_To-do item_.
Please answer these questions about the commit page below:
1. How many files does the commit change, and how many additions and deletions does it show?
2. Which three names are removed from the import list in shimmer/modules/__init__.py?
3. Who made the commit, and on what date?

_Exercise passage_.
Remove Interfaces and replace it with gw_encoders and gw_decoders

ruflab · Mar 6, 2024 · d77608f · d77608f
1 parent 0dc8d1f
commit d77608f
Show file tree

Hide file tree

Showing 4 changed files with 126 additions and 246 deletions.
diff --git a/shimmer/__init__.py b/shimmer/__init__.py
@@ -19,12 +19,9 @@
 from shimmer.modules.gw_module import (
     GWDecoder,
     GWEncoder,
-    GWInterface,
-    GWInterfaceBase,
     GWModule,
     GWModuleBase,
     VariationalGWEncoder,
-    VariationalGWInterface,
     VariationalGWModule,
 )
 from shimmer.modules.losses import (
@@ -69,9 +66,6 @@
     "GWDecoder",
     "GWEncoder",
     "VariationalGWEncoder",
-    "GWInterfaceBase",
-    "GWInterface",
-    "VariationalGWInterface",
     "GWModuleBase",
     "GWModule",
     "VariationalGWModule",

diff --git a/shimmer/modules/__init__.py b/shimmer/modules/__init__.py
@@ -19,12 +19,9 @@
 from shimmer.modules.gw_module import (
     GWDecoder,
     GWEncoder,
-    GWInterface,
-    GWInterfaceBase,
     GWModule,
     GWModuleBase,
     VariationalGWEncoder,
-    VariationalGWInterface,
     VariationalGWModule,
 )

_Given records_.
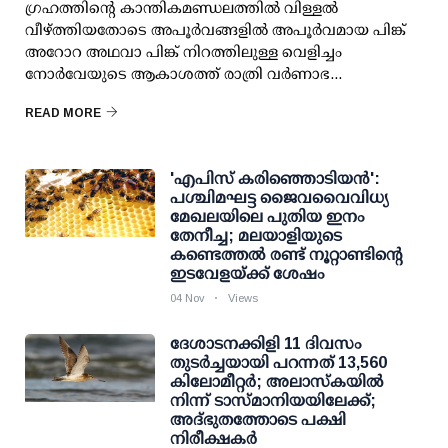
ഗ്രഹത്തിന്റെ കാന്തികമണ്ഡലത്തിൽ വിള്ളൽ
വീഴ്ത്തിയതോടെ അപൂർവങ്ങളിൽ അപൂർവമായ പിങ്ക്
അറോറ അഥവാ പിങ്ക് നിറത്തിലുള്ള വെളിച്ചം
നോർവേയുടെ ആകാശത്ത് രാത്രി വർണാഭ...
READ MORE
'എപിസ്​ കരിഞ്ഞൊടിയൻ':
പശ്ചിമഘട്ട ജൈവവൈവിധ്യ
മേഖലയിലെ പുതിയ ഇനം
തേനീച്ച; മലയാളിയുടെ
കണ്ടെത്തൽ രണ്ട് നൂറ്റാണ്ടിന്റെ
ഇടവേളയ്ക്ക് ശേഷം
04 Nov
Views
ദേശാടനക്കിളി 11 ദിവസം
തുടർച്ചയായി പറന്നത് 13,560
കിലോമീറ്റര്‍; അലാസ്കയിൽ
നിന്ന് ടാസ്മാനിയയിലേക്ക്;
അദ്ഭുതത്തോടെ പക്ഷി
നിരീക്ഷകർ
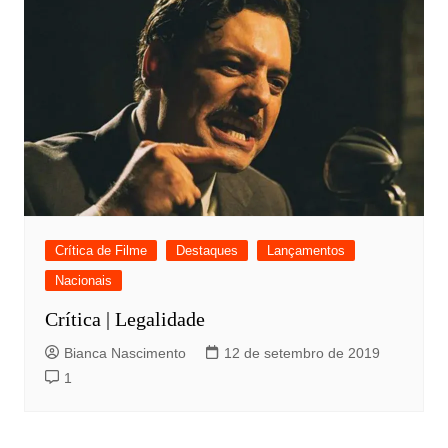
Crítica de Filme
Destaques
Lançamentos
Nacionais
Crítica | Legalidade
Bianca Nascimento
12 de setembro de 2019
1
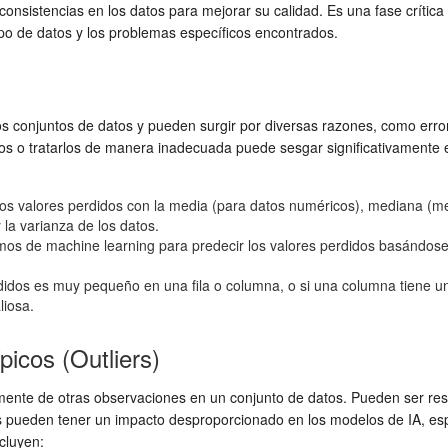
nconsistencias en los datos para mejorar su calidad. Es una fase crític
po de datos y los problemas específicos encontrados.
 conjuntos de datos y pueden surgir por diversas razones, como error
dos o tratarlos de manera inadecuada puede sesgar significativamente el
s valores perdidos con la media (para datos numéricos), mediana (men
la varianza de los datos.
tmos de machine learning para predecir los valores perdidos basándose 
didos es muy pequeño en una fila o columna, o si una columna tiene u
liosa.
picos (Outliers)
amente de otras observaciones en un conjunto de datos. Pueden ser res
os pueden tener un impacto desproporcionado en los modelos de IA, es
cluyen:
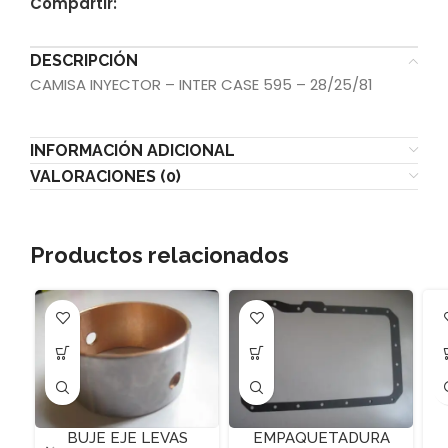
Compartir:
DESCRIPCIÓN
CAMISA INYECTOR – INTER CASE 595 – 28/25/81
INFORMACIÓN ADICIONAL
VALORACIONES (0)
Productos relacionados
BUJE EJE LEVAS
EMPAQUETADURA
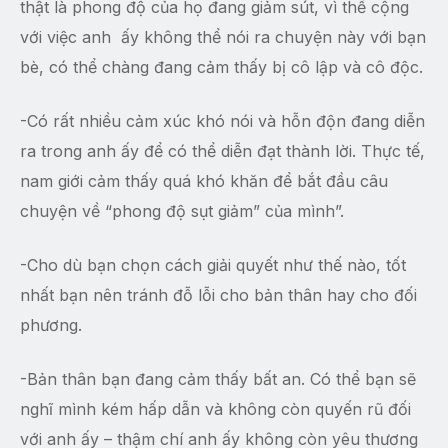
thật là phong độ của họ đang giảm sút, vì thế cộng
với việc anh ấy không thể nói ra chuyện này với bạn
bè, có thể chàng đang cảm thấy bị cô lập và cô độc.
-Có rất nhiều cảm xúc khó nói và hỗn độn đang diễn
ra trong anh ấy để có thể diễn đạt thành lời. Thực tế,
nam giới cảm thấy quá khó khăn để bắt đầu câu
chuyện về “phong độ sụt giảm” của mình”.
-Cho dù bạn chọn cách giải quyết như thế nào, tốt
nhất bạn nên tránh đỗ lỗi cho bản thân hay cho đối
phương.
-Bản thân bạn đang cảm thấy bất an. Có thể bạn sẽ
nghĩ mình kém hấp dẫn và không còn quyến rũ đối
với anh ấy – thậm chí anh ấy không còn yêu thương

_Solution below_.
1. 4 changed files, with 126 additions and 246 deletions.
2. GWInterface, GWInterfaceBase and VariationalGWInterface.
3. ruflab, on Mar 6, 2024.